> WHAT TO WORK ON: Identify each line below containing the string "lines" and copy it.

RECORDS SHOWN section start

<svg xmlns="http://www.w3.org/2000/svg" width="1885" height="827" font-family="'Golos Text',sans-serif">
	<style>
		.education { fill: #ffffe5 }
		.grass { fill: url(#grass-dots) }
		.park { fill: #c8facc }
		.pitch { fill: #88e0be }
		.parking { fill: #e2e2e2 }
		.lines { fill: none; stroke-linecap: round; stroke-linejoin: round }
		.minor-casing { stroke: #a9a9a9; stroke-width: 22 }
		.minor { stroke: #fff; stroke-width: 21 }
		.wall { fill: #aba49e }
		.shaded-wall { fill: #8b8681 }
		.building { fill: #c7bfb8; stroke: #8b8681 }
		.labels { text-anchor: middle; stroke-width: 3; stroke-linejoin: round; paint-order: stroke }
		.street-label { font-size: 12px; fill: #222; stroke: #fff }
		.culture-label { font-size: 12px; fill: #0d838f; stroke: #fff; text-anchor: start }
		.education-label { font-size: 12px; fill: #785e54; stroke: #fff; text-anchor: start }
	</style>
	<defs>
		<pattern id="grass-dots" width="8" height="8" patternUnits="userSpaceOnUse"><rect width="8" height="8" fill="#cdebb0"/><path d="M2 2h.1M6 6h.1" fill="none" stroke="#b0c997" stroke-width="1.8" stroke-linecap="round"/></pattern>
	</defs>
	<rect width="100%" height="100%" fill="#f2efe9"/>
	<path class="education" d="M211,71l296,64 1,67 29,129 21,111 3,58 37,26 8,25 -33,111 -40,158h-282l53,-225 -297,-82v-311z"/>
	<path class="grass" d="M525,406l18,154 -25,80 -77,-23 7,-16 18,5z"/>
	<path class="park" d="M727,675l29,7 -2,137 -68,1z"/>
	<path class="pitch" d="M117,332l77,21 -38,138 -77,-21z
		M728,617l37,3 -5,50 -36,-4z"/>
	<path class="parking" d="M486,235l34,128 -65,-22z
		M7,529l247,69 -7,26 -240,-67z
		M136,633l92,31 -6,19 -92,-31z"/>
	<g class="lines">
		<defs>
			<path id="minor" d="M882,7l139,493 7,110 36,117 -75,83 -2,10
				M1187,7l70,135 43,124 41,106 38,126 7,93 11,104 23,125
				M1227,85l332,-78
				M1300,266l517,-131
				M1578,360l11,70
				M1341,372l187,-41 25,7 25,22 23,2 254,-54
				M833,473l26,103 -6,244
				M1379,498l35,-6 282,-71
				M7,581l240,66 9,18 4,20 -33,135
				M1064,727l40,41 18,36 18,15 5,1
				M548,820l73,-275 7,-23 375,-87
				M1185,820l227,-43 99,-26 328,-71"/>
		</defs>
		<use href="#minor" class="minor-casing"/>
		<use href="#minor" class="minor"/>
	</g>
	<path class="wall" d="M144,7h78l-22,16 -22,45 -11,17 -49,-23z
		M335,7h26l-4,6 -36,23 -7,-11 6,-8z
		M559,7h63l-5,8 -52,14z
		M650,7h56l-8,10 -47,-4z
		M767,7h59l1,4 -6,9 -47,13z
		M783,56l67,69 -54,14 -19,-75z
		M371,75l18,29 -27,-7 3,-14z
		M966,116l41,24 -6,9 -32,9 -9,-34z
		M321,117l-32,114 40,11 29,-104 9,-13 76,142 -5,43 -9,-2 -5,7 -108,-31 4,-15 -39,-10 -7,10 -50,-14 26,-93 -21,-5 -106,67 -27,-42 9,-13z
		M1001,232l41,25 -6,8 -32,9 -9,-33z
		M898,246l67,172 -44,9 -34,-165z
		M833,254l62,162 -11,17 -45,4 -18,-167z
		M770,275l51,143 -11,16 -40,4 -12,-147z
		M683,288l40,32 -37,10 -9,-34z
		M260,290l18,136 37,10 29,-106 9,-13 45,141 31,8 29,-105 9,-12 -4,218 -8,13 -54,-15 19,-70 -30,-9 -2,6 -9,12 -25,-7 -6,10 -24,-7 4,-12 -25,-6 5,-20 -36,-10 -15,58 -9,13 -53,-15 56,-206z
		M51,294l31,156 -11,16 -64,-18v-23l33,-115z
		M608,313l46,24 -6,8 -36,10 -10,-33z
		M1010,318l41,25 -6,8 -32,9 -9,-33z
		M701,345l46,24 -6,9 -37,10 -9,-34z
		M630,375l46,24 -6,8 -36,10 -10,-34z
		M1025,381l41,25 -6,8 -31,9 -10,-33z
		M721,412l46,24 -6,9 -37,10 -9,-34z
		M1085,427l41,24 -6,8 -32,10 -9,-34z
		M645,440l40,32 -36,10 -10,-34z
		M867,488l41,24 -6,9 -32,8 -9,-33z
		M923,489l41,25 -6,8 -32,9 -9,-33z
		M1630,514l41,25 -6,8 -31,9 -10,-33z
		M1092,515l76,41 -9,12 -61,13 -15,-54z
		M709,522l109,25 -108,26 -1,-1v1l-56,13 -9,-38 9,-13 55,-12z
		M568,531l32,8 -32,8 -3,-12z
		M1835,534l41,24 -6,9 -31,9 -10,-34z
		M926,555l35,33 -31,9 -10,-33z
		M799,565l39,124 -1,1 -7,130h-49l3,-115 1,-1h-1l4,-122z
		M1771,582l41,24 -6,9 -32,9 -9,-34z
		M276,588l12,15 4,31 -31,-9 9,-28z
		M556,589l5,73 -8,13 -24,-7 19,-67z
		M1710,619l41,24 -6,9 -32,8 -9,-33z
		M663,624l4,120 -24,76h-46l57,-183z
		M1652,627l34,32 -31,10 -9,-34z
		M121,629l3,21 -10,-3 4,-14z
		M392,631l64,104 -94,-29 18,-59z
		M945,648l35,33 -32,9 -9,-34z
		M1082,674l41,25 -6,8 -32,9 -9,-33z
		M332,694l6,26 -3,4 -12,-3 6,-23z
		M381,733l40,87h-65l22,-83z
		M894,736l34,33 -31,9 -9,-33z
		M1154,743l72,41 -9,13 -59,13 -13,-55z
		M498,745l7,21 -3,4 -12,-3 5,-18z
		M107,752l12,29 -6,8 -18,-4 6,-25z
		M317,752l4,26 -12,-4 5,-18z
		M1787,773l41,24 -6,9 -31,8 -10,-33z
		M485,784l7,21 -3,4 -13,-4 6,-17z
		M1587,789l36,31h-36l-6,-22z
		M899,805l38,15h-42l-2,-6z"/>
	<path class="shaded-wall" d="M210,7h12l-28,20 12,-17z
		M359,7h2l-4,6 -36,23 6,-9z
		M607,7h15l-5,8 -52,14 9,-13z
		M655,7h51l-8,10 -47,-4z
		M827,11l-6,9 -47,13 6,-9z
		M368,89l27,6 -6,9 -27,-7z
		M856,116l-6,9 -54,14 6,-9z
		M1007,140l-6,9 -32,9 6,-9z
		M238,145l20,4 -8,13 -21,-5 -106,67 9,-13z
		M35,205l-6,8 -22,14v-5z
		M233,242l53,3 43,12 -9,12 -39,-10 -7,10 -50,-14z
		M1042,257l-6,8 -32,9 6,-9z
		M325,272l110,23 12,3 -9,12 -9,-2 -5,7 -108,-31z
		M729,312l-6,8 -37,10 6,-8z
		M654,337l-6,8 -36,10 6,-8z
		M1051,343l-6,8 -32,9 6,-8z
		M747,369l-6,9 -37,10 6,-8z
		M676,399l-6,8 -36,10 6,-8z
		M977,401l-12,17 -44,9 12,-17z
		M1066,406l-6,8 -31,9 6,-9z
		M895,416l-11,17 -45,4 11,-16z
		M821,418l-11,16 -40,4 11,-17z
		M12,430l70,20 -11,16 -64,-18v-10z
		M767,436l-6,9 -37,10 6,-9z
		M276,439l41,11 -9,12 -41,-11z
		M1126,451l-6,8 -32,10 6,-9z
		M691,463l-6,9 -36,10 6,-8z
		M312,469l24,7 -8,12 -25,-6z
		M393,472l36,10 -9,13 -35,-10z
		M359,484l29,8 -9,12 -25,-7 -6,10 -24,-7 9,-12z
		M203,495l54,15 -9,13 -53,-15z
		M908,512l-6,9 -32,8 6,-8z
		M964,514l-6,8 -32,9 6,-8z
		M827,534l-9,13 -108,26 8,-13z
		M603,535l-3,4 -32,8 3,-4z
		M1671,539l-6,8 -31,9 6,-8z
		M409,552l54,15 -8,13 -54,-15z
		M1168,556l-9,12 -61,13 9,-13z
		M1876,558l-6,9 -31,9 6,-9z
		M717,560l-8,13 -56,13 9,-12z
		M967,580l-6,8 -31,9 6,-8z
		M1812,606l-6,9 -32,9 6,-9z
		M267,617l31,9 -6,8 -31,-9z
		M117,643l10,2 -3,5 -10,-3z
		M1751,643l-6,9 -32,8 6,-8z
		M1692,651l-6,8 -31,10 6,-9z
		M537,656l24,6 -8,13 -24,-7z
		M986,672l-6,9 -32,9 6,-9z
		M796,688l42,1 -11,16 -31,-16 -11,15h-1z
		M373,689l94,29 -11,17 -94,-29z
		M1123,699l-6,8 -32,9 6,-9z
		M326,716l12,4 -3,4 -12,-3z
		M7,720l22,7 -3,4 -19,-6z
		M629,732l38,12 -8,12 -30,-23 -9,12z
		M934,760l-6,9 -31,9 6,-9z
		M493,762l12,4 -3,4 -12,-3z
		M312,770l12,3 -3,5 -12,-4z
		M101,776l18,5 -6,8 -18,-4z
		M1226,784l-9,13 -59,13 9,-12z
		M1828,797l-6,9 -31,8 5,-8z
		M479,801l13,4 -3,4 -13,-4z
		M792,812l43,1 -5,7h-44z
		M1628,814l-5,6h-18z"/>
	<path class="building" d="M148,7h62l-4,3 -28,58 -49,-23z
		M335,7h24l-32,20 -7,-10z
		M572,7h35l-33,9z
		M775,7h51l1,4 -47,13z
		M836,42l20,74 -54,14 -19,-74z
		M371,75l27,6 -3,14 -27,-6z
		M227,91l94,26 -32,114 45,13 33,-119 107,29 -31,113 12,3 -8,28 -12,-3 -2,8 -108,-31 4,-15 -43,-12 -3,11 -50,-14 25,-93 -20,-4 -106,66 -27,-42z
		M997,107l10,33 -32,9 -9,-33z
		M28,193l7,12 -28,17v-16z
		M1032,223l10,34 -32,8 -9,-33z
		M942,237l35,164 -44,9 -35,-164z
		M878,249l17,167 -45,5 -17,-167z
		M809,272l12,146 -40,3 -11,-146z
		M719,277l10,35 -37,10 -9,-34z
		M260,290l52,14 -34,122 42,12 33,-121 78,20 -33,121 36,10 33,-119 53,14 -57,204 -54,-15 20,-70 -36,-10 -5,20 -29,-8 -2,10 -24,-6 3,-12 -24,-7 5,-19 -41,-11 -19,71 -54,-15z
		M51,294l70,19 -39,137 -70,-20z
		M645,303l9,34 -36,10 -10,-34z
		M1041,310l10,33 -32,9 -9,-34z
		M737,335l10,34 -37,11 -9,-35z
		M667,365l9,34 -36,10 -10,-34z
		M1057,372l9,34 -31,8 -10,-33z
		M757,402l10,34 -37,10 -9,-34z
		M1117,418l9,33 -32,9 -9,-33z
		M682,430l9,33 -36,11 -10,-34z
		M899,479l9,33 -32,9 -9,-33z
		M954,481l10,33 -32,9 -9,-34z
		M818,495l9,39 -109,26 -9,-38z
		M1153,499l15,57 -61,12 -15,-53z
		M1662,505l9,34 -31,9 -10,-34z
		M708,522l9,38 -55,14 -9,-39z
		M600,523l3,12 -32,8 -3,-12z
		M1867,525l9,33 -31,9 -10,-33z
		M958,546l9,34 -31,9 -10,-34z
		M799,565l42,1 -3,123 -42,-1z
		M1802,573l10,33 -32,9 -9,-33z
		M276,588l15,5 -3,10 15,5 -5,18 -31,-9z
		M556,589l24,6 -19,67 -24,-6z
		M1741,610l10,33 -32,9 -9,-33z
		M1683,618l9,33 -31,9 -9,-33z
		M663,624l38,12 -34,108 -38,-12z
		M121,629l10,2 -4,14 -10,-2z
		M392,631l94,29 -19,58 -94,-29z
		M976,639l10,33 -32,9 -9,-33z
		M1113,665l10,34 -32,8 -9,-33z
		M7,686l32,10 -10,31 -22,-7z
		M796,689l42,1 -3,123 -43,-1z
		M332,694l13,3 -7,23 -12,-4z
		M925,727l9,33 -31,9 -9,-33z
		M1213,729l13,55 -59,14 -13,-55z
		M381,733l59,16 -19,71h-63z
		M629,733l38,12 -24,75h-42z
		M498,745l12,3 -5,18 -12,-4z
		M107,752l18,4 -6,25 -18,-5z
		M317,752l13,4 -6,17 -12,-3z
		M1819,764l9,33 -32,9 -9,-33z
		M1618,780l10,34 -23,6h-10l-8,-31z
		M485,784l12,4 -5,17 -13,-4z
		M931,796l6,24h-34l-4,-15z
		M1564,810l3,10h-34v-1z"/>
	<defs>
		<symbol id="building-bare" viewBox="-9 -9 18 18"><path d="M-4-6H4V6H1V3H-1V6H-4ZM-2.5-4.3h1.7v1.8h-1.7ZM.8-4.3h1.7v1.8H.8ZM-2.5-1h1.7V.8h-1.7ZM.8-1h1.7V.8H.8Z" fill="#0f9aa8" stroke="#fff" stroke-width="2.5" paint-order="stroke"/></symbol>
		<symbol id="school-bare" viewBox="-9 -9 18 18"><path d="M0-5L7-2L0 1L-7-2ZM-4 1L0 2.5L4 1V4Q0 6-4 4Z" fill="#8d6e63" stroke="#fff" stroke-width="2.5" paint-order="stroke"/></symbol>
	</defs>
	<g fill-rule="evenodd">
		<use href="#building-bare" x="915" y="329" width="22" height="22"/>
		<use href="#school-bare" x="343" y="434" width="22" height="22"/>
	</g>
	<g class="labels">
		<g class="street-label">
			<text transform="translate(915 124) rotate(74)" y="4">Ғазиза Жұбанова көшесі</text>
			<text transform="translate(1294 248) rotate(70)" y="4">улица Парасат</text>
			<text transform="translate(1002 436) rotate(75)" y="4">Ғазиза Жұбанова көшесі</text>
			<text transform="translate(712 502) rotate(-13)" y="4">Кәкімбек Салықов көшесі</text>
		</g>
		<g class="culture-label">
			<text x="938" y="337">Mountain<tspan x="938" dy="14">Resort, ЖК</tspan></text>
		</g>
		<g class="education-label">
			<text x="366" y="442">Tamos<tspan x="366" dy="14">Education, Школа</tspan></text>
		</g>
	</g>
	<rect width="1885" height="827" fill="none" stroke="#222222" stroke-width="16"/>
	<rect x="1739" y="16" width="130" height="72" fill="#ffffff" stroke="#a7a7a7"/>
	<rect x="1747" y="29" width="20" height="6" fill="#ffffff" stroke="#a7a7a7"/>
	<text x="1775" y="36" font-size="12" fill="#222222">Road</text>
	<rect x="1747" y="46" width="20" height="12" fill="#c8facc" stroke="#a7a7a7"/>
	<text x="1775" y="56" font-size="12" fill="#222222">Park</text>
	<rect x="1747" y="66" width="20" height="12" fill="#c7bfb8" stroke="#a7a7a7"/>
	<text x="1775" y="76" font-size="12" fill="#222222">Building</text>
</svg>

RECORDS SHOWN section end

> TASK RESULT:
		.lines { fill: none; stroke-linecap: round; stroke-linejoin: round }
	<g class="lines">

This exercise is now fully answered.